In the midst of busy city life in Sao Paulo, Brazil, the breathtakingly serene and beautiful Concrete Block Art Gallery was recently completed by Debaixo do Bloco to provide visitors with a calming space in which to enjoy art, greenery, and literature in peace.

The building in which the gallery is housed occupies a surprisingly narrow plot for how much wonder it features inside. The whole space where the structure was built is only 13 metres long and 4.5 metres wide. The concrete of its facade creates a sense of communication between the gallery and its urban street setting but its texture also makes it stand out rather than blending entirely.

This is because of the stunning precast concrete that makes up the building’s exterior detailing. A sort of textured geometric stacking pattern results, framed perfectly on all sides and up top (where a beautiful rooftop garden sits) by luscious greenery, which balances the concrete in a truly beautiful way.

Originally tasked with the challenge of create a new space for the gallery, which was being moved from another location at the time, designers aimed to make the fresh spot look like the pieces are being displayed comfortably in someone’s home. This is part of the reason they decided to split the art between two main levels and include lots of seating from which people can appreciate the works.

Besides the two main floors, the new gallery also features the rooftop garden terrace we mentioned before, a free space that gets diverse use, a bathroom with its own miniature indoor-outdoor garden, and an office that might be turned into a cafe sometime in the future.

Starting where the awesomely geometric concrete facade ends, the building is clad with cobogos. These are a type of structure concrete wall with beautifully shaped cut outs that give a space a bit of privacy and delineation in their decorative standing without making it feel cut off from the outside world. This lets sunlight into the gallery in a way that is actually quite reminiscient of the local architecture.
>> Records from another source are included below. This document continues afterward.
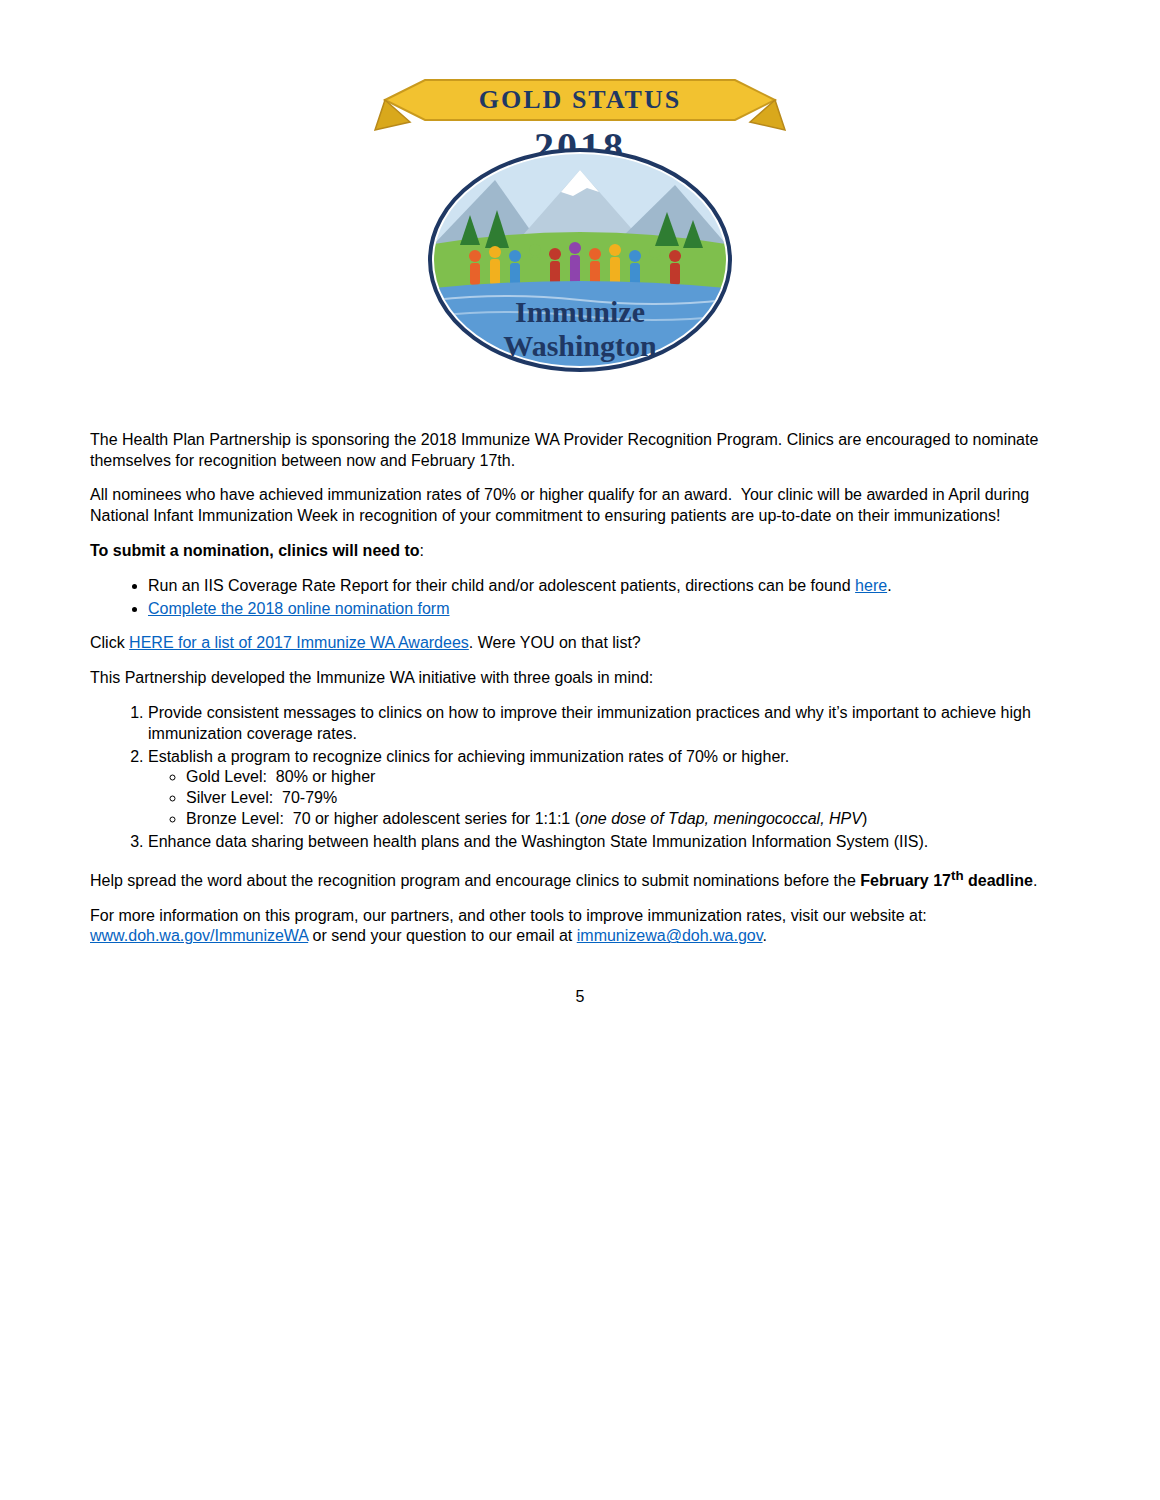GOLD STATUS 2018 Immunize Washington
The Health Plan Partnership is sponsoring the 2018 Immunize WA Provider Recognition Program. Clinics are encouraged to nominate themselves for recognition between now and February 17th.
All nominees who have achieved immunization rates of 70% or higher qualify for an award. Your clinic will be awarded in April during National Infant Immunization Week in recognition of your commitment to ensuring patients are up-to-date on their immunizations!
To submit a nomination, clinics will need to:
Run an IIS Coverage Rate Report for their child and/or adolescent patients, directions can be found here.
Complete the 2018 online nomination form
Click HERE for a list of 2017 Immunize WA Awardees. Were YOU on that list?
This Partnership developed the Immunize WA initiative with three goals in mind:
Provide consistent messages to clinics on how to improve their immunization practices and why it’s important to achieve high immunization coverage rates.
Establish a program to recognize clinics for achieving immunization rates of 70% or higher.
Gold Level: 80% or higher
Silver Level: 70-79%
Bronze Level: 70 or higher adolescent series for 1:1:1 (one dose of Tdap, meningococcal, HPV)
Enhance data sharing between health plans and the Washington State Immunization Information System (IIS).
Help spread the word about the recognition program and encourage clinics to submit nominations before the February 17th deadline.
For more information on this program, our partners, and other tools to improve immunization rates, visit our website at: www.doh.wa.gov/ImmunizeWA or send your question to our email at immunizewa@doh.wa.gov.
5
Insides, a staircase leads up the centre of the gallery from the ground floor to the second. These stairs are made with plaques supported by a central beam. At the top of the staircase, the beam serves as a spot for displaying additional artwork amidst its cheerful yellow screen feature.

Throughout the whole space, large windows let natural light perfectly highlight the art hung carefully on almost every inch of the walls. These windows also establish a stunning sense of communication between the peaceful interior and the city street outside. Around both floors, visitors experience a strongly established colour scheme made primarily of yellow, grey, and black.

This colour scheme stretches from the ground floor all the way up to the stunning terrace at the top, broken only by the green of the luscious plants all around and the colours in the paintings. Those paintings and frames themselves are hung with extreme care; they’re suspended on chains rather than hooks or nails so they can be displayed at all different heights without damaging the art or the walls.